• [INSTRUCTIONS TO FOLLOW]
Rewrite the lines from the one containing "Which series reaches" to the one containing "Cites / Doc (2years)" as a JSON list of strings, one string per line, omitting blank lines.

• [THE DATA]
****
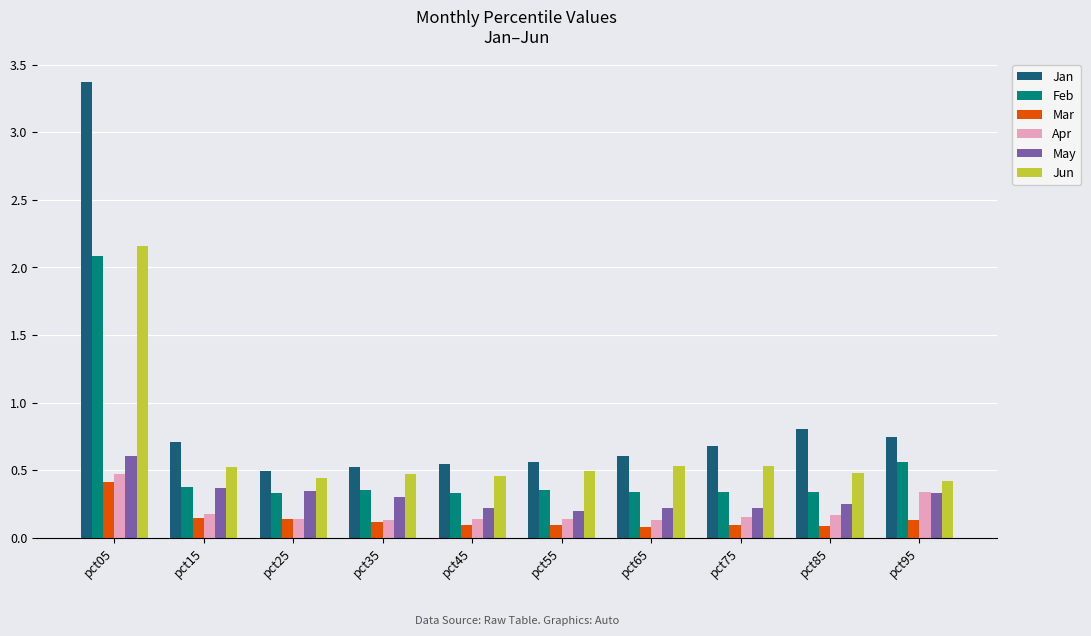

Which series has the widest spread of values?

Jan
****
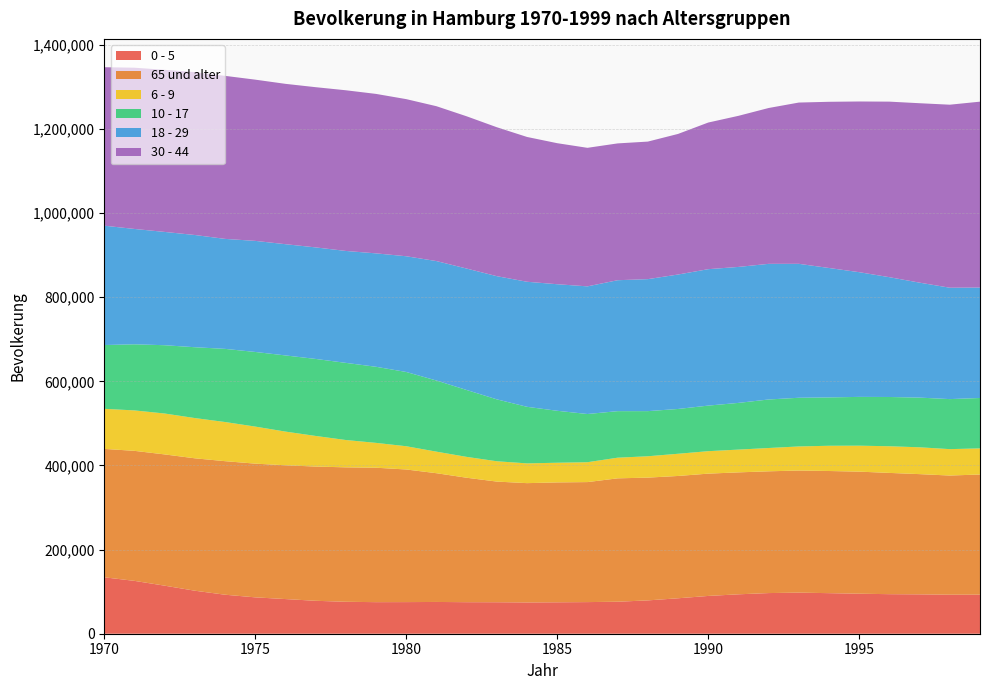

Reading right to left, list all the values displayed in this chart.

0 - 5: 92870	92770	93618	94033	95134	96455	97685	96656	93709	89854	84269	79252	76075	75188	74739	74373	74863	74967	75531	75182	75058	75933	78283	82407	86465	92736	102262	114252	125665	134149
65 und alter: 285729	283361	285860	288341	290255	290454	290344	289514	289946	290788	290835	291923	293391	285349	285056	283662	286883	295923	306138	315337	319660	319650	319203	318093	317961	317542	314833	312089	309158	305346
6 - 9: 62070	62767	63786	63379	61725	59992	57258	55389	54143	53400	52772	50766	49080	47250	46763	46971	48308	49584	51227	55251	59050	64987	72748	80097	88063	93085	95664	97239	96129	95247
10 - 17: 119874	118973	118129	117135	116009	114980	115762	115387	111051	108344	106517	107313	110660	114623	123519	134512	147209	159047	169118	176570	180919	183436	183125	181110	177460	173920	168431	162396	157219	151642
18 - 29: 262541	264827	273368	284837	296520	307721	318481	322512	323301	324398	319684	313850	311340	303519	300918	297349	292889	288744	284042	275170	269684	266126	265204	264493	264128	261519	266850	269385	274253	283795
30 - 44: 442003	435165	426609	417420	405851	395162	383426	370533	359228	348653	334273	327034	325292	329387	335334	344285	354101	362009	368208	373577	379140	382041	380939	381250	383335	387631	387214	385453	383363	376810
****
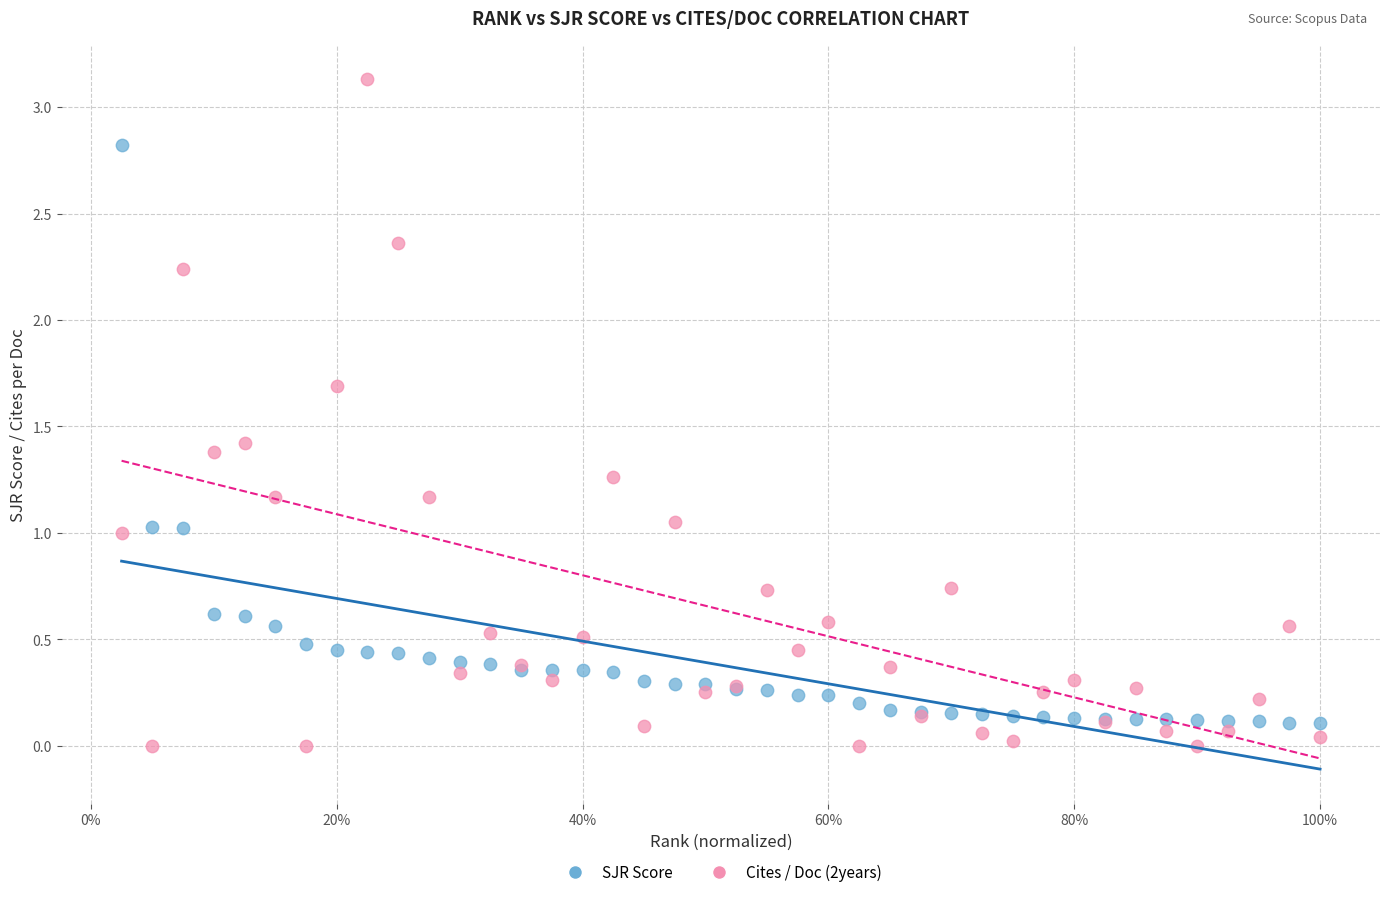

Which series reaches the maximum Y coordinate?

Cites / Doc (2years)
****
• [RESPONSE TO THE EXERCISE]
[
  "Which series reaches the maximum Y coordinate?",
  "Cites / Doc (2years)"
]